A young reader asks “Why ‘anecdotal’?” It was a last-minute decision that Sunday afternoon almost eighteen years ago. I had it narrowed down to three or four potential titles but liked the legal/criminological connotation of “anecdotal evidence,” which is always judged suspect by officialdom. I was also thinking of a remark by Dr. Johnson reported by Boswell in his Journal of a Tour to the Hebrides (1785):
“I love anecdotes. I fancy mankind may come, in time, to write
all aphoristically, except in narrative; grow weary of preparation, and
connection, and illustration, and all those arts by which a big book is made.
If a man is to wait till he weaves anecdotes into a system, we may be long in
getting them, and get but a few, in comparison of what we might get.”

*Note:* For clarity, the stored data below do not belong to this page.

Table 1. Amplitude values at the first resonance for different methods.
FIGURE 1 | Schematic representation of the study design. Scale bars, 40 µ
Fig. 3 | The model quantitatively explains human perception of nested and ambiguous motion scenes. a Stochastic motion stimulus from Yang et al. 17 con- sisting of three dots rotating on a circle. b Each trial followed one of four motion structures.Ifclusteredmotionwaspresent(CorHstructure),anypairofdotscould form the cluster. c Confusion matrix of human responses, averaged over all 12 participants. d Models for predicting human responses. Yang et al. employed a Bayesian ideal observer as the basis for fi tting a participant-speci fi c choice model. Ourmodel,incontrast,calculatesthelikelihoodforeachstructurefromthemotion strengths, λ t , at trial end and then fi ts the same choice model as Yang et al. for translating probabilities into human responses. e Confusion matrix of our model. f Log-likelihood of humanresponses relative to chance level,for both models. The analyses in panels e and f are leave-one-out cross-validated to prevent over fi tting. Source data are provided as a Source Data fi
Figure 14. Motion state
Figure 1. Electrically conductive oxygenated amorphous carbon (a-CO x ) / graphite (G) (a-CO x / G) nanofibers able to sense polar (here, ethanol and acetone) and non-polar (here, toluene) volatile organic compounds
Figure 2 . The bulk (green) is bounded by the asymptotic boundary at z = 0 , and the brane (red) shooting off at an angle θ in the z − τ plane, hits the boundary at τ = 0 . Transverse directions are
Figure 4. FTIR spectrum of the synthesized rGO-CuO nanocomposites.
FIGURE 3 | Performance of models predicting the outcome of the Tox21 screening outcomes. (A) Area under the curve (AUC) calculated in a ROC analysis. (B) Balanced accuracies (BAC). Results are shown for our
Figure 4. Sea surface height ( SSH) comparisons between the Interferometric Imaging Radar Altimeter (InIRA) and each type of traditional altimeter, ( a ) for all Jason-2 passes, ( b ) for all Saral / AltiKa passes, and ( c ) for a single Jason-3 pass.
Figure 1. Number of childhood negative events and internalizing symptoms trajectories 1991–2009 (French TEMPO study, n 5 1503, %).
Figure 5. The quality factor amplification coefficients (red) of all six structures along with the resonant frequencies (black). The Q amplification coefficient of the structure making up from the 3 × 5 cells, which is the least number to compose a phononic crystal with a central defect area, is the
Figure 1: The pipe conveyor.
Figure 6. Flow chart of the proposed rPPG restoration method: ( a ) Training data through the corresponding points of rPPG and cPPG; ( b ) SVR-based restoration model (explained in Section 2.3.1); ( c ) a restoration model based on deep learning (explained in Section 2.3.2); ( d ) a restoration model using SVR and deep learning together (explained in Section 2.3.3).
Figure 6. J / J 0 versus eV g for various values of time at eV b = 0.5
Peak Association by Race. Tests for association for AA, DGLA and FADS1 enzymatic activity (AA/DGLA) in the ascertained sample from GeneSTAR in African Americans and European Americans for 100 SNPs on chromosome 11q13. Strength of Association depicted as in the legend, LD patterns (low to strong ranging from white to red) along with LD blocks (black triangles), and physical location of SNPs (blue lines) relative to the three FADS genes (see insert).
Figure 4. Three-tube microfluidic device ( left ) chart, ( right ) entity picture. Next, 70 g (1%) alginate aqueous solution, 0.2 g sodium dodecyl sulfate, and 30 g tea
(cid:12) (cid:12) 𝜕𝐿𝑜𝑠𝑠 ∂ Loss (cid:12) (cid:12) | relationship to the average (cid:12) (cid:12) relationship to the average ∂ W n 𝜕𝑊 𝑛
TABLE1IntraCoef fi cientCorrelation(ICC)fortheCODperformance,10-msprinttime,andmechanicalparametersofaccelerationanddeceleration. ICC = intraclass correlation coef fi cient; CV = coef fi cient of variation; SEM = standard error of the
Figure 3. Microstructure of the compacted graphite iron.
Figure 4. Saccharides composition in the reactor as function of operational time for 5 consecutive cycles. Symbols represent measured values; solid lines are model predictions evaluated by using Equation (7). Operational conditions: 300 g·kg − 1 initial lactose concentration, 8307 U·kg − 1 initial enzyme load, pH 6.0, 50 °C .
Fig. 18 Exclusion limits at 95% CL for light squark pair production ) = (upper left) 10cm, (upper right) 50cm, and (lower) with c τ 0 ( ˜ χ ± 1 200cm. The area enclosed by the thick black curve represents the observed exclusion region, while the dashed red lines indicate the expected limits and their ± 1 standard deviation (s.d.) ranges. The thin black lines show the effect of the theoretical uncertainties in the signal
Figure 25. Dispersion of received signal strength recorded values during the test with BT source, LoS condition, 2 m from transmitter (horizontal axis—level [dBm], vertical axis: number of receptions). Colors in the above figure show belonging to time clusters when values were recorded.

I had no interest in a “big book,” a “tome.” I was digitally naïve
but relished the independence of a blog. No editors breathing down my neck. So
many blogs back in 2006 were badly written (not that much has changed). I
figured I could do better. There is something “down-home” about anecdotes. Everyone
collects them and some of us enjoy them. Their informality is a given not
contradicted by my devotion to a semi-formal but non-academic style.
In English, the original meaning of “anecdote” Dr. Johnson
tells us in his Dictionary was “something
yet unpublished; secret history,” like samizdat.
Nicely evocative of a non-aligned sensibility at work. Then Johnson adds the
definition of “anecdote” as it evolved: “It is now used, after the French, for
a biographical incident; a minute passage of private life.” That’s the real
gem, written “aphoristically.”
Irving Howe helped me settle on the blog’s
title. In “Anecdote and Storyteller,” posthumously collected in A Critic’s Notebook (1994), he defines
an anecdote as a “brief, unelaborated, often humorous account of a single
incident, taken to be piquant in its own right.” He adds: “One of its
attractions is that in times of dislocation, the anecdote holds out the
possibility that human beings may still connect, perhaps only briefly, through
memory and story.”
Just this afternoon, my older brother and I were visiting a cemetery, where we got into a conversation with a cemetery employee out under a tree. The man started into telling us some lore of the old place and then stopped. "Never mind," he said. "It's a long story." My brother, a retired journalist, said, "Tell me. I love stories." And the guy told us some stories and they were good ones.